Why it matters: The Dow, S&P 500 and Nasdaq are up 10%, 14% and 18%, respectively, so far this year as bullish investors have piled into AI stocks.
Driving the news: In separate appearances at Italian Tech Week in Turin, Italy, Bezos and Solomon spelled out their concerns.
- "This is a kind of industrial bubble," Bezos said, according to CNBC.
- "I wouldn't be surprised if in the next 12 to 24 months, we see a drawdown with respect to equity markets," Solomon said. "I think that there will be a lot of capital that's deployed that will turn out to not deliver returns, and when that happens, people won't feel good."
Zoom in: Bezos painted a picture of an investment environment in which early-stage ideas are getting funded despite little substance.
- But he said an "industrial" bubble can still yield meaningfully positive outcomes in the end, after the feverishness tapers off.
- "Investors have a hard time in the middle of this excitement distinguishing between the good ideas and the bad ideas," he said, according to FT. "That's also probably happening today.
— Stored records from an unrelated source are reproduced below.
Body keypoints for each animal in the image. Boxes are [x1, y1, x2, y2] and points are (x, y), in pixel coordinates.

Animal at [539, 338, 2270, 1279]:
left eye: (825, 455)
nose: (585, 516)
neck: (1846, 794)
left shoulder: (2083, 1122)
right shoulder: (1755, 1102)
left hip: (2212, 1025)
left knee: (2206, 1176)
But it doesn't mean that anything that's happening isn't real. AI is real, it is going to change every industry."
Solomon stopped short of calling it a bubble, though he made it clear that investors may be getting a little too giddy.
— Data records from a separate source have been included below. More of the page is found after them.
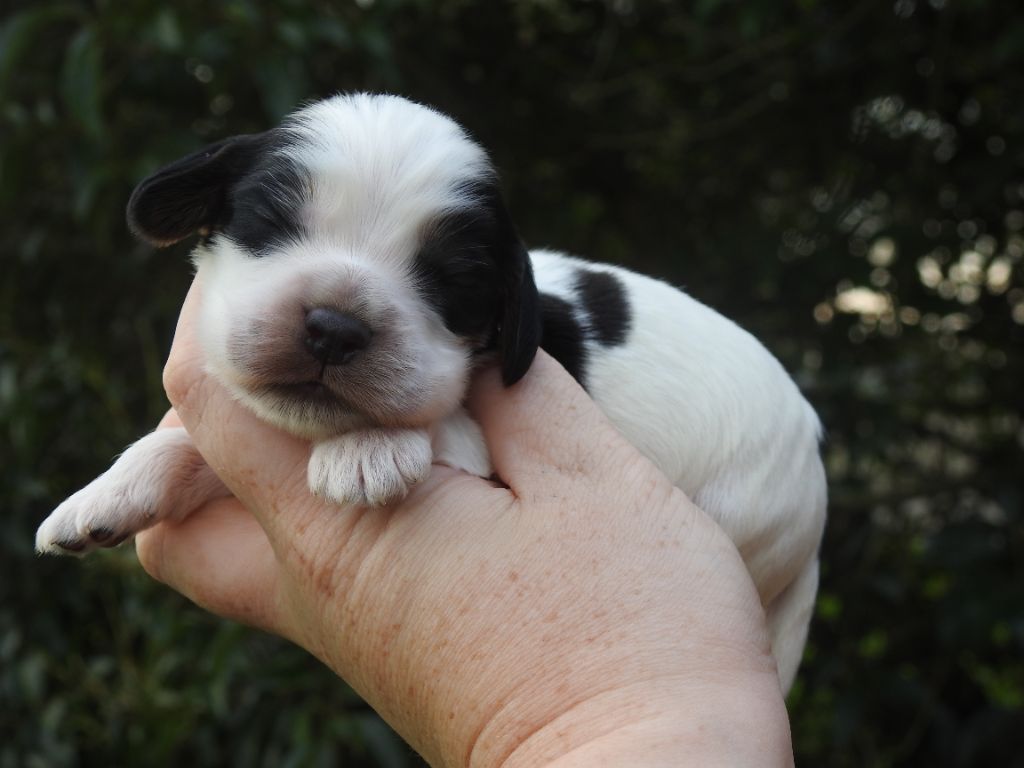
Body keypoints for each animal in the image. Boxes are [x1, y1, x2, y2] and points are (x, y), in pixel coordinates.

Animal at [36, 93, 827, 696]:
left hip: (740, 503)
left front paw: (368, 447)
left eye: (452, 281)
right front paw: (108, 492)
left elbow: (438, 414)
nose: (334, 328)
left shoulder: (478, 443)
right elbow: (186, 445)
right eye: (270, 224)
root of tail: (814, 450)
- "I'm not going to use the word bubble, because I don't know, I don't know what the path will be, but I do know people are out on the risk curve because they're excited," Solomon said, according to CNBC.
- "And when [investors are] excited, they tend to think about the good things that can go right, and they diminish the things you should be skeptical about that can go wrong ... There will be a reset, there will be a check at some point, there will be a drawdown. The extent of that will depend on how long this [bull run] goes," he added.
The other side: Bullish tech investors say there's a distinct difference between this AI-fueled market and the dotcom bubble of a quarter century ago: This market is underpinned by actual hardware purchases (like Nvidia's chips) and emergent services (like OpenAI's ChatGPT) that offer a clear path to revenue.
- "We believe this tech bull market lasts another 2-3 years and any worries about a tech bubble are way overdone," Wedbush Securities analyst and tech bull Dan Ives wrote Friday. "We see the enterprise spending trends accelerating and not the opposite."